The Unix utilities (grep, awk, tail, head) can be very useful for quickly exploring the data in order to develop a basic understanding of the data and to catch obvious errors.
You should never assume that the data matches the spec.
Why This Isn’t Easy
Here’s raw Excel data.
What would we say the row and column names currently are?
Label These
Metadata is relevant to our understanding of the data and so is important, but it’s not relevant to treating the data as data so we need to be able to skip it.
Column names are going to be how we access a given attribute for each observation.
Row names are not normally data themselves, but are basically labels or identifiers for observations. Another term for this would be the data index.
If we store row and column names/indices separately from the data then we don’t have to treat them as ‘special’ or factor them into, for example, the calculation of summary stats.
Also have to consider trade-offs around mapping the full column names on to something a little faster and easier to type!
Things That Can Go Wrong…
A selection of real issues I’ve seen in my life:
- Truncation: server ran out of diskspace or memory, or a file transfer was interrupted.
- Translation: headers don’t line up with data.
- Swapping: column order differs from spec.
- Incompleteness: range of real values differs from spec.
- Corruption: field delimitters included in field values.
- Errors: data entry errors resulted in incorrect values or the spec is downright wrong.
- Irrelevance: fields that simply aren’t relevant to your analysis.
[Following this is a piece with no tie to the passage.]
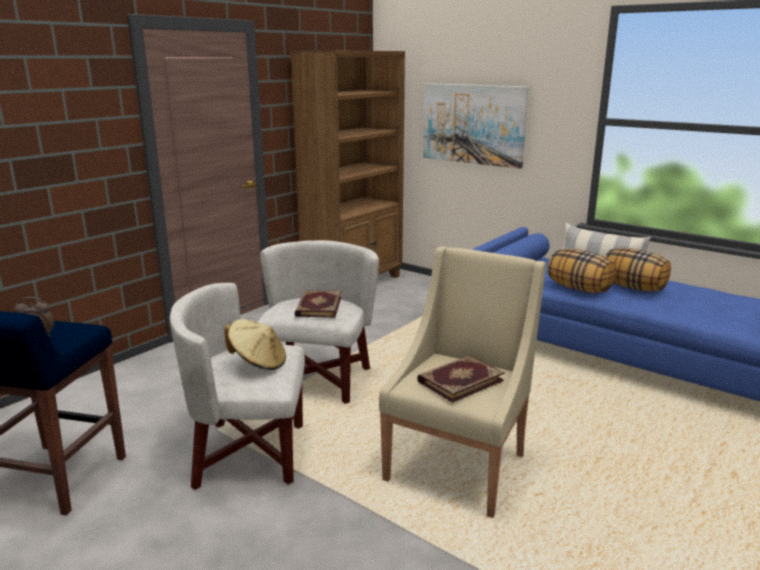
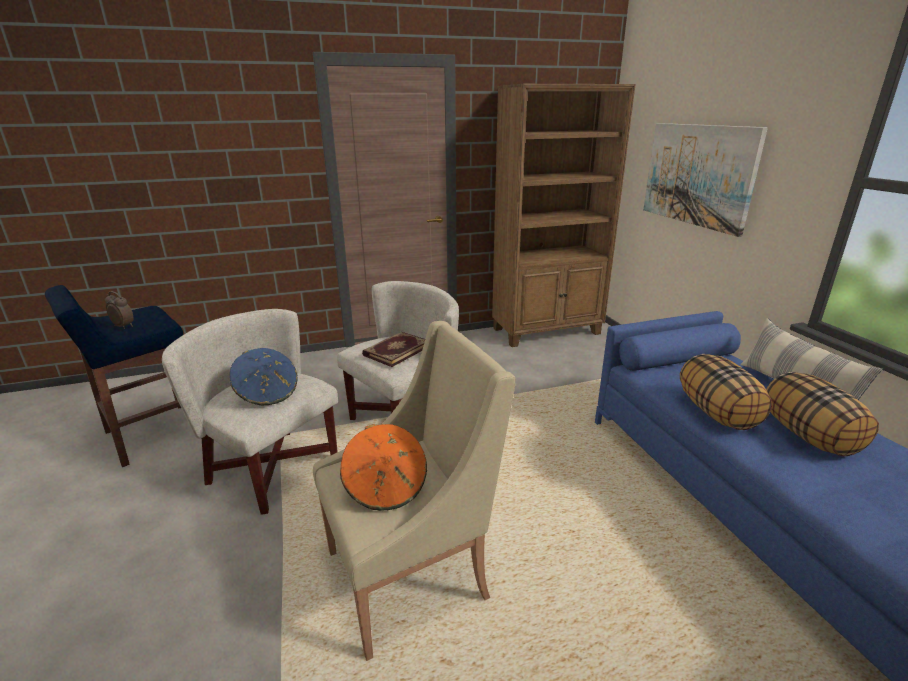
camera: 35 degrees right, 5 degrees up
beige hat [224,319,286,370] -> blue hat [230,348,298,406]
book [417,356,505,403] -> orange hat [340,424,427,511]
These will generally require you to engage with columns and rows (via sampling) on an individual level.
> Why We Need an Arrow, a Duck, and a Parquet
These three interconnected technologies (and there are others too!) have changed my life. Sad as that sounds, it has reduced the time need to load and query large data sets from minutes to milliseconds. And it has solved many of the errors that I just listed above!
Arrow and Parquet
- Arrow is an in-memory columnar format for data. Data is stored in a structured way in RAM making it blazingly fast for operations.
- Parquet is a highly-compressed columnar file format for data. Data is stored in a structured way on your hard drive.
- Feather is a raw storage format for Arrow.
TL;DR: for most applications Parquet will give nice, small files on disk and the benefits of columnar file storage; for computationally intensive applications where disk space and interoperability with other systems isn’t an issue then Feather might work.
What About the Duck?
- Serverless SQL queries against Parquet files
- Queries returned as Pandas data frames
- Select and filter before loading
- Fast conversion between CSV and Parquet via Arrow
For (Later) Reference
# Notice the engine and dtype_backend options
df = pandas.read_csv(fname, engine='pyarrow',
dtype_backend='pyarrow')
# And for parquet files
df = pandas.read_parquet(fname, columns=[...])
# And for DuckDB we can actually joing two
# files before they even get to Python!
q = f'''
SELECT * FROM
read_parquet('epc-ppd-2022-*.parquet') as ppd,
read_parquet('epc-ldd-2022-*.parquet') as ldd,
WHERE ppd.uid=ldd.uid
'''
df = duckdb.query(q).df()P.S. There’s also a command-line tool for DuckDB so you don’t even need Python.